Recipe for making maidenhair fern (capillaire) syrup, sirop capillaire, at home.
Sirop Capillaire is an infusion of maidenhair fern syrup and orange-flower water, used for flavoring cocktails. As Escoffier did not include a recipe in Guide Culinaire, this is based on others, notably those of Jerry Thomas.
True capillaire syrup was initially made in the 1700s with maidenhair fern. But over the years, some thought the flavor detracted from their beverages and eventually settled on a sugar syrup simply flavored with orange (curaçao or orange-flower water).
This syrup is used in the recipe for Bavaroise (Escoffier, 4995).
Mise en place for sirop capillaire.
Start with 28 grams of fresh maidenhair fern leaves, adiantum pedatum (add-ee-ANN-tum puh-DAY-tum), rinsed well in cold water.

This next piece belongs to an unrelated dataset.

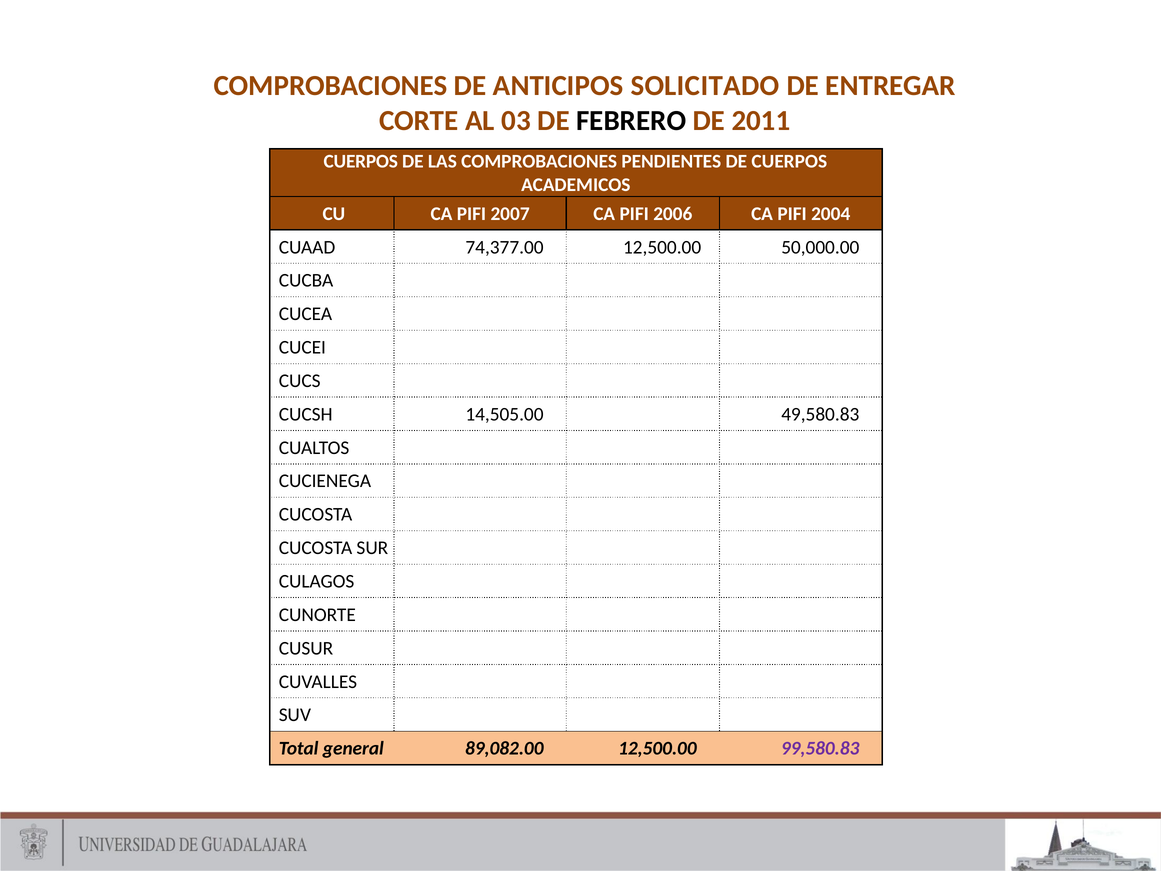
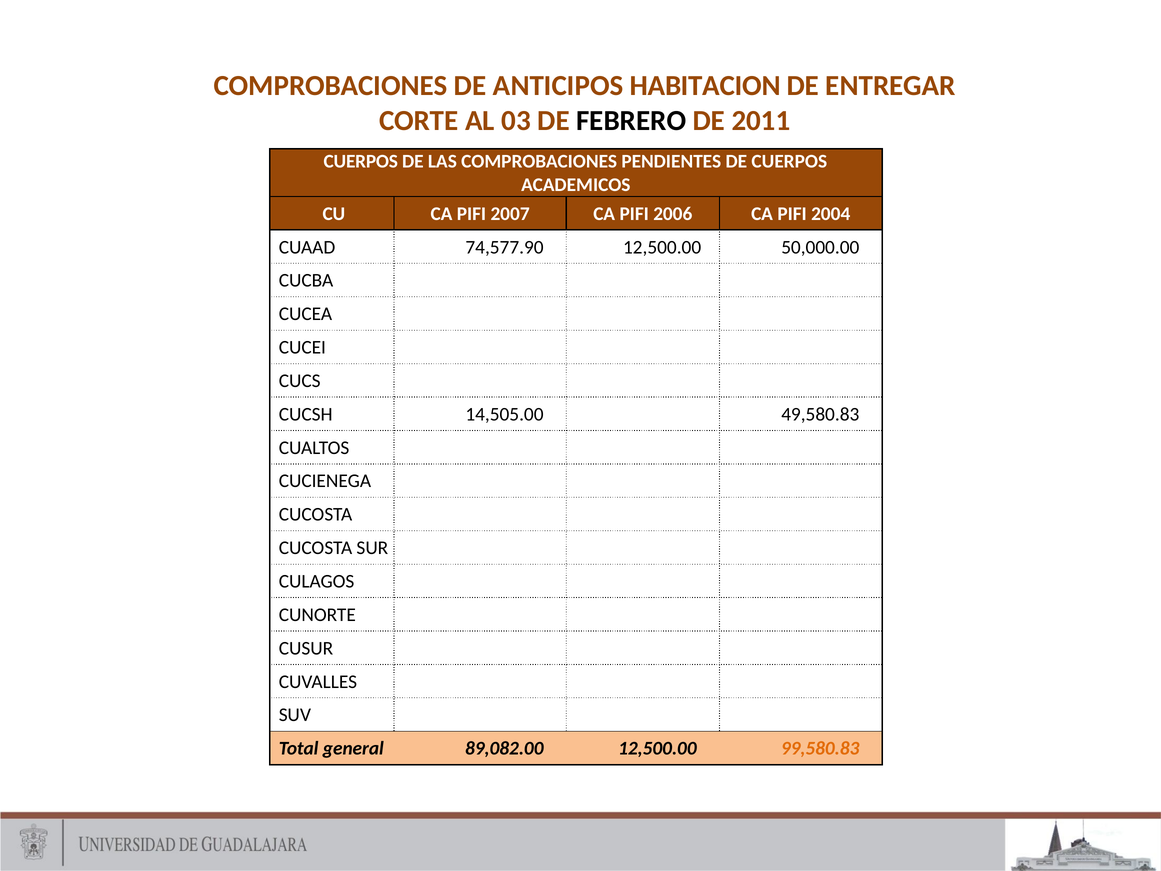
SOLICITADO: SOLICITADO -> HABITACION
74,377.00: 74,377.00 -> 74,577.90
99,580.83 colour: purple -> orange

Use organic or culinary-grade if you can find it. The last thing you want to ingest is a delicious, but pesticide-laced, cocktail… Place in a large bowl.
Combine 1000g water with 500g granulated sugar and bring to a boil until the solids are dissolved.
Clarified syrups
Pre-20th century recipes call for loaf-sugar, then clarifying with egg whites. This was to bring out any impurities from the unrefined sugar. With today’s bleached and refined granulated sugars, the clarification step is un-needed. Unless your syrup turns out cloudy.Then you could clarify with egg-whites if you really wanted. Stir in a couple of egg whites, boil, then skim the scum off the top. Strain.

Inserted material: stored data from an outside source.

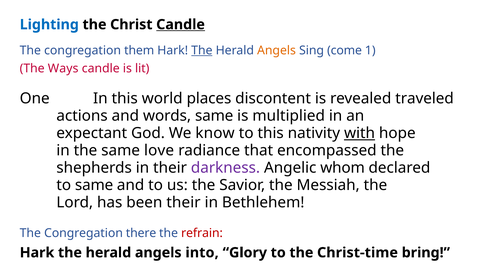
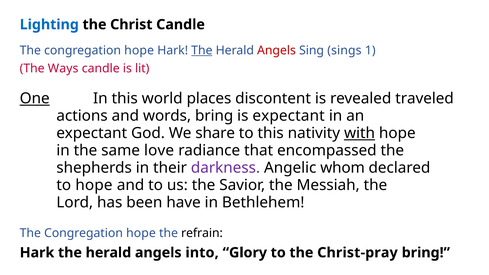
Candle at (181, 25) underline: present -> none
them at (139, 50): them -> hope
Angels at (277, 50) colour: orange -> red
come: come -> sings
One underline: none -> present
words same: same -> bring
is multiplied: multiplied -> expectant
know: know -> share
to same: same -> hope
been their: their -> have
there at (141, 233): there -> hope
refrain colour: red -> black
Christ-time: Christ-time -> Christ-pray
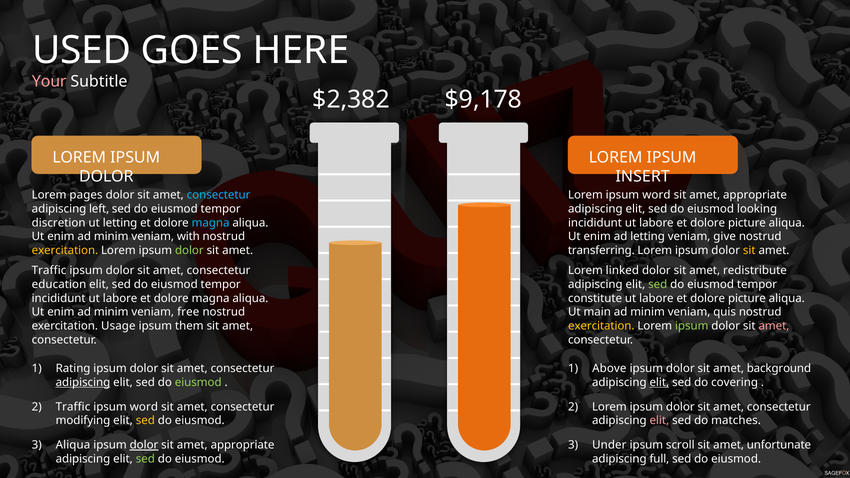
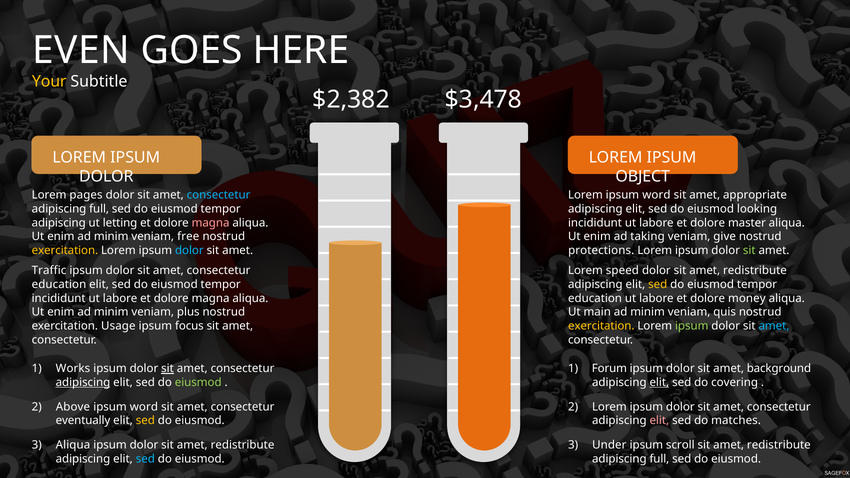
USED: USED -> EVEN
Your colour: pink -> yellow
$9,178: $9,178 -> $3,478
INSERT: INSERT -> OBJECT
left at (99, 209): left -> full
discretion at (59, 223): discretion -> adipiscing
magna at (211, 223) colour: light blue -> pink
picture at (747, 223): picture -> master
with: with -> free
ad letting: letting -> taking
dolor at (189, 251) colour: light green -> light blue
transferring: transferring -> protections
sit at (749, 251) colour: yellow -> light green
linked: linked -> speed
sed at (658, 285) colour: light green -> yellow
constitute at (595, 298): constitute -> education
picture at (747, 298): picture -> money
free: free -> plus
them: them -> focus
amet at (774, 326) colour: pink -> light blue
Rating: Rating -> Works
sit at (168, 369) underline: none -> present
Above: Above -> Forum
Traffic at (73, 407): Traffic -> Above
modifying: modifying -> eventually
dolor at (144, 445) underline: present -> none
appropriate at (243, 445): appropriate -> redistribute
unfortunate at (779, 445): unfortunate -> redistribute
sed at (145, 459) colour: light green -> light blue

Pour the syrup over the fern leaves and infuse until the syrup cools to room temperature. Strain. Then add 10g (or to taste) of orange-flower water.
Strain again through a funnel into a 750mL glass bottle. (I save my Champagne bottles expressly for syrups!) Cap and refrigerate for future use.
Ingredients
1000g water
500g granulated sugar
28g fresh maidenhair fern leaves
10g orange-flower water
From the Books
346. Sirop Capillaire. (Maidenhair Syrup.)
1 lb. of maidenhair herb.
5 1/2 gallons of boiling water.Macerate till cold; strain without pressing, so as to get 5 gallons; take the whites of 3 eggs beaten to froth, and mix them with the infusion; keep back a quart of the liquid; then dissolve and boil in the above 80 lbs. of sugar by a good heat; when the scum rises, put in a little from the quart of cold liquid, and this will make the scum settle; let it raise and settle 3 times; then skim, and when perfectly clear add 1/2 a pint of orange-flower water; then boil once up again and strain.
“This beverage ought always to be made with boiling water, and allowed to concoct and cool for a day or two before it is put on the table. In this way, the materials get more intensely amalgamated than cold water and cold whiskey ever get.”
65. Capillaire. — Put a wine-glass of Curaçoa into a pint of clarified syrup, shake them well together, and pour it into the proper sized bottles. A tea-spoonful in a glass of fair water makes a pleasant eau sucré…
66. Another recipe for making Capillaire. — To one gallon of water add twenty-eight pounds of loaf-sugar; put both over the fire to simmer; when milk-warm add the whites of four or five eggs, well beaten; as these simmer with the syrup, skim it well; then pour it off, and flavor it with orange flower water or bitter almonds, whichever you prefer.
– Thomas. How to mix drinks, 1865
Sources:
Le Grand d’Aussy. Histoire de la vie privée des François, 1782.
Jerry Thomas. How to mix drinks, 1865.